[A run of records]
···

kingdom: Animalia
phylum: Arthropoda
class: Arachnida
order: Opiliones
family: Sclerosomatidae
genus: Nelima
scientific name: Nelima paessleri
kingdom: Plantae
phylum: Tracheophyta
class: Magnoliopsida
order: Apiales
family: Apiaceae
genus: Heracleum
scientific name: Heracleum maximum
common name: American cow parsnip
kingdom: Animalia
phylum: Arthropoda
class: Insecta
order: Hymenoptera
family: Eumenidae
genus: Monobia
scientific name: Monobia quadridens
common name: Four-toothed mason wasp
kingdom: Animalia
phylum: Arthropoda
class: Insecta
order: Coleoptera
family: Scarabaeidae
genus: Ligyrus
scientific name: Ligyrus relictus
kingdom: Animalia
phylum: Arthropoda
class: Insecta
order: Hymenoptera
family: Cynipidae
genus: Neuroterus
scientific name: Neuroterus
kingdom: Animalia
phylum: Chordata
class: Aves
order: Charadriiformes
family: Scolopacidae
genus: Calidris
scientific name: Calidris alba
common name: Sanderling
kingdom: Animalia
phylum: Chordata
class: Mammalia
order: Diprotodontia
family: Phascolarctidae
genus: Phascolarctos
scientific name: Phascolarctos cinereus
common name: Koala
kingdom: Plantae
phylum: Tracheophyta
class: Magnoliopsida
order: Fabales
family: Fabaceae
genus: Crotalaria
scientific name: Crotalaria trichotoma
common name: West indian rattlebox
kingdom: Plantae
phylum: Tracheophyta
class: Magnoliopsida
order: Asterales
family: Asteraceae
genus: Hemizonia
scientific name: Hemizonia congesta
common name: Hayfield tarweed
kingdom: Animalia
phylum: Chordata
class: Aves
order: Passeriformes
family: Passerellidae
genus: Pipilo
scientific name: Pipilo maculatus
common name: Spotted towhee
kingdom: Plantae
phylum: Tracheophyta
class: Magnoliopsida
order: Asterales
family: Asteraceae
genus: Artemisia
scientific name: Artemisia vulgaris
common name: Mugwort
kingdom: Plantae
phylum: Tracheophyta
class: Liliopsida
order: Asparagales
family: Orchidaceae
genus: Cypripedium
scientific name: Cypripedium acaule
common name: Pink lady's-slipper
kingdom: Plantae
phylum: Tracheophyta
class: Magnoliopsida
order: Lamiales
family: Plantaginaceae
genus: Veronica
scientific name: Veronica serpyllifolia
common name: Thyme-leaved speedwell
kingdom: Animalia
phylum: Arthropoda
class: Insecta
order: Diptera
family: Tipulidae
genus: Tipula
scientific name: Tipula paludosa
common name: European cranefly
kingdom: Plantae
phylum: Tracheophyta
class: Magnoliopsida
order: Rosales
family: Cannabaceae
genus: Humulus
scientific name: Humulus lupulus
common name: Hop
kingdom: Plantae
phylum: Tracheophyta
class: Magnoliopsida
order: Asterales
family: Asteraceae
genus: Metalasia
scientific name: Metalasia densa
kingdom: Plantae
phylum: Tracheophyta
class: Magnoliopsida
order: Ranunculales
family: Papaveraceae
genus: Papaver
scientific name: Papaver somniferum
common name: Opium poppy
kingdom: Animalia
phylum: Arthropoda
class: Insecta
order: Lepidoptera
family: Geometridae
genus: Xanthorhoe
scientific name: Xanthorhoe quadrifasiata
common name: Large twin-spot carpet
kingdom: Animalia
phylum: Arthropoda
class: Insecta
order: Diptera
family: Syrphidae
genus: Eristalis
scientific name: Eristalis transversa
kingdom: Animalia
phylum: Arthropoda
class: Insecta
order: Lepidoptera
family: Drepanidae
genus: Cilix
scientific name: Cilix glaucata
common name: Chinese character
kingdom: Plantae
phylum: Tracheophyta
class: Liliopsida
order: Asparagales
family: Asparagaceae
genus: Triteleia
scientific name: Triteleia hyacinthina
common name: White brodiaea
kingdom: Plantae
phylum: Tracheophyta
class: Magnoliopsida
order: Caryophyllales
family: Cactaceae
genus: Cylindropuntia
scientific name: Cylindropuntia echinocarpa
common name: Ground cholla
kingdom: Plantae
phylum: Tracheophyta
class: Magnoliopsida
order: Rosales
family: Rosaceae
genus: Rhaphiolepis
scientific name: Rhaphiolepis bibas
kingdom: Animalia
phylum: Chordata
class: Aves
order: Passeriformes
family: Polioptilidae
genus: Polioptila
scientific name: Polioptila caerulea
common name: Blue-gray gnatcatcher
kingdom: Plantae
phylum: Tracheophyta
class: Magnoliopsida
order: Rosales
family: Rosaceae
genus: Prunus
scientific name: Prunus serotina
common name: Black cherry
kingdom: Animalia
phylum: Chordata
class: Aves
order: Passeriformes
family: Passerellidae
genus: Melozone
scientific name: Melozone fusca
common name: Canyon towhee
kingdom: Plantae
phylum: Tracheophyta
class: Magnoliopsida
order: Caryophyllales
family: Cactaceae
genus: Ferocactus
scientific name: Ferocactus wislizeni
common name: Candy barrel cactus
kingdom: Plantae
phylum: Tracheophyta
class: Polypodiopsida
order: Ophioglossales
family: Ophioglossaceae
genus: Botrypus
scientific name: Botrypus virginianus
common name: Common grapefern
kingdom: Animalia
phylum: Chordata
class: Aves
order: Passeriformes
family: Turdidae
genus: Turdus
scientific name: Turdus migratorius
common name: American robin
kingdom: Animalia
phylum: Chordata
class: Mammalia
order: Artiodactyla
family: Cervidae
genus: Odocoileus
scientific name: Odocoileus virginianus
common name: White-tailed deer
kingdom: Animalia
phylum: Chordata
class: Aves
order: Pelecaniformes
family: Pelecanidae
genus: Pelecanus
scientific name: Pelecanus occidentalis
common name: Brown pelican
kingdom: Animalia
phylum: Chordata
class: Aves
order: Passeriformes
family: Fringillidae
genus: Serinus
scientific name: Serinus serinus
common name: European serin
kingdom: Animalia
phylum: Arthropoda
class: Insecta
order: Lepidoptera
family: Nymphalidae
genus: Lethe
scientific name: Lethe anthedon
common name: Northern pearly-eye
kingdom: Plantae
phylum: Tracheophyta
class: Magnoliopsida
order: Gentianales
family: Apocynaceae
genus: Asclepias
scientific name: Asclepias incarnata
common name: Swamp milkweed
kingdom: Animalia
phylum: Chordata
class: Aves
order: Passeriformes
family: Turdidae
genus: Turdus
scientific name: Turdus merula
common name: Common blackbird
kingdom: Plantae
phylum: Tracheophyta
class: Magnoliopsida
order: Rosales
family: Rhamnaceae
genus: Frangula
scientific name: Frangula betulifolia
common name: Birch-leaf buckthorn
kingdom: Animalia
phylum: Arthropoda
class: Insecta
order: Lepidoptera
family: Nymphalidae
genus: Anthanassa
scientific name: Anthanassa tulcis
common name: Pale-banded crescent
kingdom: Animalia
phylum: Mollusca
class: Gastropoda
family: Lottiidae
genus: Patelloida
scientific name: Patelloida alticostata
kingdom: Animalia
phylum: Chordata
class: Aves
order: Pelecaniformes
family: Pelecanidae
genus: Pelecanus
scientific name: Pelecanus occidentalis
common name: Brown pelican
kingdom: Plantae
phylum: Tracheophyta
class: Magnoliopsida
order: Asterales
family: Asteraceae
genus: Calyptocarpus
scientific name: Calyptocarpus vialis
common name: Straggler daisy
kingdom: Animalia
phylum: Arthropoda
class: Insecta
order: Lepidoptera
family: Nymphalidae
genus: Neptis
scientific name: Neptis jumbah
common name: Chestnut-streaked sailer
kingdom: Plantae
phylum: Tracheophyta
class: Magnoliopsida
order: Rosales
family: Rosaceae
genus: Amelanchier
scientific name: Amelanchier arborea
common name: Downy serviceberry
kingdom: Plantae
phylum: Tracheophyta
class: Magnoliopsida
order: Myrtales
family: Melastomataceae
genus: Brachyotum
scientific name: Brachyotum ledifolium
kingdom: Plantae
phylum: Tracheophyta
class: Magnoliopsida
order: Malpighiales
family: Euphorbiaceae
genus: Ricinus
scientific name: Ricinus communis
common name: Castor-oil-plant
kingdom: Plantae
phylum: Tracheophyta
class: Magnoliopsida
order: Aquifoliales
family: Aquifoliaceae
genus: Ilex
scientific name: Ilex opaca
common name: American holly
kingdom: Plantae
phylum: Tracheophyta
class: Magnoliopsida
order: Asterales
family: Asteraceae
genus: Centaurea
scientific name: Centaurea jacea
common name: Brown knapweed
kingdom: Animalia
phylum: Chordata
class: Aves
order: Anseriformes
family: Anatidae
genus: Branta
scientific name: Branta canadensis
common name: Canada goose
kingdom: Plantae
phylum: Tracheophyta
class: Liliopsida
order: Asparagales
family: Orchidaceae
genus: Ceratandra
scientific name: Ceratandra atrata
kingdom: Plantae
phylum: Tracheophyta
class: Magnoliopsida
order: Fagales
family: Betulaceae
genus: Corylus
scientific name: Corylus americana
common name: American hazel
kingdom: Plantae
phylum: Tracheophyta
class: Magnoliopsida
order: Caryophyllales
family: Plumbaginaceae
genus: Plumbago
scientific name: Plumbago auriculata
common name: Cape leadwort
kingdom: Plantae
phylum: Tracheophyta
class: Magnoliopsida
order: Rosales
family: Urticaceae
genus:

···

- _EXERCISE DIRECTIONS_:
Could you copy these lines out word for word, starting at the line containing "order: Artiodactyla" and ending after the line containing "scientific name: Frangula betulifolia"?

- _WRITTEN REPLY_:
order: Artiodactyla
family: Cervidae
genus: Odocoileus
scientific name: Odocoileus virginianus
common name: White-tailed deer
kingdom: Animalia
phylum: Chordata
class: Aves
order: Pelecaniformes
family: Pelecanidae
genus: Pelecanus
scientific name: Pelecanus occidentalis
common name: Brown pelican
kingdom: Animalia
phylum: Chordata
class: Aves
order: Passeriformes
family: Fringillidae
genus: Serinus
scientific name: Serinus serinus
common name: European serin
kingdom: Animalia
phylum: Arthropoda
class: Insecta
order: Lepidoptera
family: Nymphalidae
genus: Lethe
scientific name: Lethe anthedon
common name: Northern pearly-eye
kingdom: Plantae
phylum: Tracheophyta
class: Magnoliopsida
order: Gentianales
family: Apocynaceae
genus: Asclepias
scientific name: Asclepias incarnata
common name: Swamp milkweed
kingdom: Animalia
phylum: Chordata
class: Aves
order: Passeriformes
family: Turdidae
genus: Turdus
scientific name: Turdus merula
common name: Common blackbird
kingdom: Plantae
phylum: Tracheophyta
class: Magnoliopsida
order: Rosales
family: Rhamnaceae
genus: Frangula
scientific name: Frangula betulifolia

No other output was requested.